Todo ello nos sirve para encuadrar la Jornada Mundial del Enfermo, pero el centro de la misma son quienes sufren por la enfermedad o por las limitaciones propias de los años. El papa Francisco ha titulado el mensaje de la Jornada Mundial del Enfermo de este año con unas palabras del Evangelio especialmente pensadas para ellos: “Venid a mí todos los que estáis cansados y agobiados y yo os aliviaré” (Mt 11, 28). Dirigiéndose a los enfermos, el Papa escribe: “A causa de la enfermedad, estáis de modo particular entre quienes, ‘cansados y agobiados’, atraen la mirada y el corazón de Jesús. De ahí viene la luz para vuestros momentos de oscuridad, la esperanza para vuestro desconsuelo. Jesús os invita a acudir a Él: ‘Venid’. En Él, efectivamente, encontraréis la fuerza para afrontar las inquietudes y las preguntas que surgen en vosotros, en esta ‘noche’ del cuerpo y del espíritu. Sí, Cristo no nos ha dado recetas, sino que con su pasión, muerte y resurrección nos libera de la opresión del mal. Y continúa diciendo el Papa: en esta condición, ciertamente, necesitáis un lugar para restableceros. La Iglesia desea ser cada vez más la ‘posada’ del Buen Samaritano que es Cristo (cf. Lc 10,34), es decir, la casa en la que podéis encontrar su gracia, que se expresa en la familiaridad, en la acogida y en el consuelo”.

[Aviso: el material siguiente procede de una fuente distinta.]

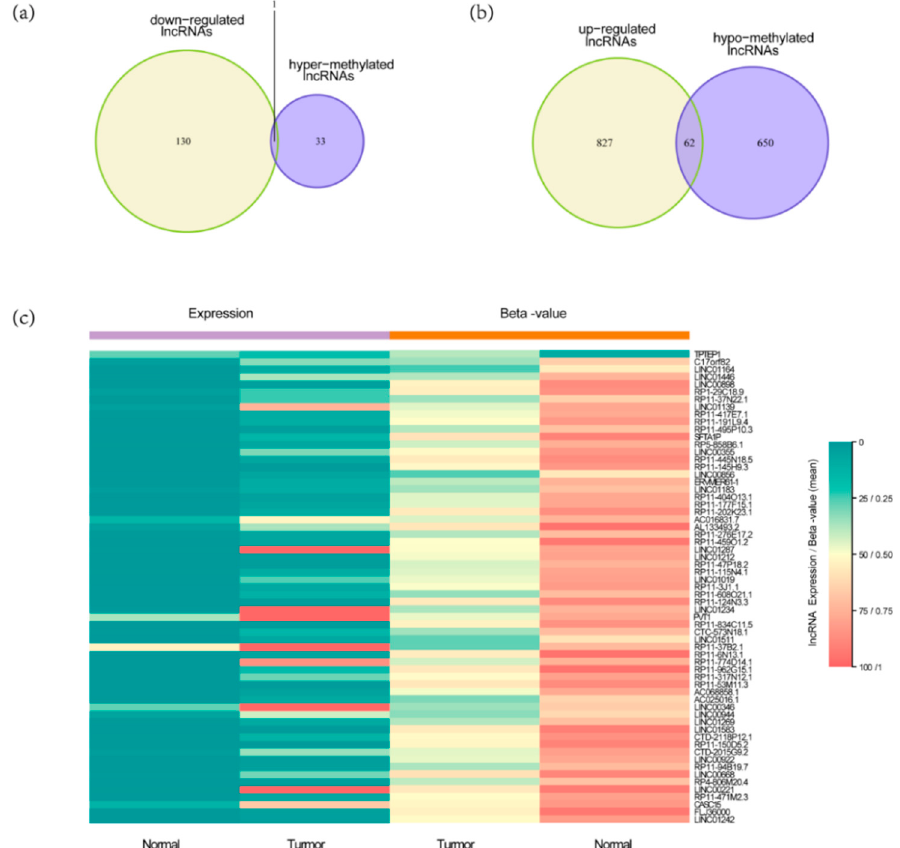
Figure 3. The process of screening candidate lncRNAs and their expression profiling in HCC tissues and normal tissues. ( a ) Downregulated lncRNAs with hypermethylation status ( n = 1); ( b ) Upregulated lncRNAs with hypomethylation status ( n = 62); ( c ) 63 lncRNAs expression and methylation cluster analysis.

Desde esta mirada se entiende mejor y cobra pleno sentido la presencia de los capellanes en los hospitales. Porque el capellán, que representa a Cristo, ofrece al enfermo la ayuda necesaria para afrontar la enfermedad y llevarla en unión con los sufrimientos del propio Cristo. El capellán de hospital no solo administra sacramentos, sino que acompaña al enfermo en el proceso de su enfermedad, que en muchos casos es larga y dura. El capellán, con su presencia, es para el enfermo alivio en el proceso de su enfermedad, una enfermedad que le hace necesitar que le tendamos una mano, que le brindemos una palabra de consuelo. Como capellán puedo decir que esto lo experimento con mucha frecuencia en el hospital Virgen de la Salud de Toledo. La presencia del sacerdote es, en verdad, un alivio y un consuelo para los enfermos, sobre todo para aquellos que solicitan el servicio religioso e, incluso, para sus familiares.
Porque el enfermo no es solo cuerpo, sino que también es espíritu; hay que atender a la persona en toda su integridad. Los médicos, el servicio de enfermería, los auxiliares de enfermería y los celadores atienden las necesidades que el enfermo tiene con respecto al cuerpo. Los capellanes, junto con los voluntarios, atendemos el alma del enfermo, para que afronte la enfermedad con la fortaleza y la mansedumbre que el Señor comunica por medio de los sacramentos.
La asistencia religiosa en los hospitales, cada uno según su confesión, es un derecho del enfermo. Forma parte de su libertad religiosa. Porque las personas no somos aconfesionales como lo es el Estado.
Este contexto permite entender el error de la propuesta que algún partido político ha hecho al Gobierno de España en el sentido de retirar a los capellanes de los hospitales públicos. No estamos hablando de identificación entre Iglesia y Estado. Se trata de una persona que sufre y desea encontrar ayuda espiritual eficaz, de un auténtico derecho del enfermo a solicitar el servicio religioso –tal y como está reflejado en los acuerdos entre la Santa Sede y el Estado en 1979 y que se ratificó en 1985–, un servicio necesario para su vida.
La clave, una vez más, nos la da el Papa en su mensaje: “Queridos agentes sanitarios: Cada intervención de diagnóstico, preventiva, terapéutica, de investigación, cada tratamiento o rehabilitación se dirige a la persona enferma, donde el sustantivo ‘persona’ siempre está antes del adjetivo ‘enferma’. Por lo tanto, que vuestra acción tenga constantemente presente la dignidad y la vida de la persona, sin ceder a actos que lleven a la eutanasia, al suicidio asistido o a poner fin a la vida, ni siquiera cuando el estado de la enfermedad sea irreversible”.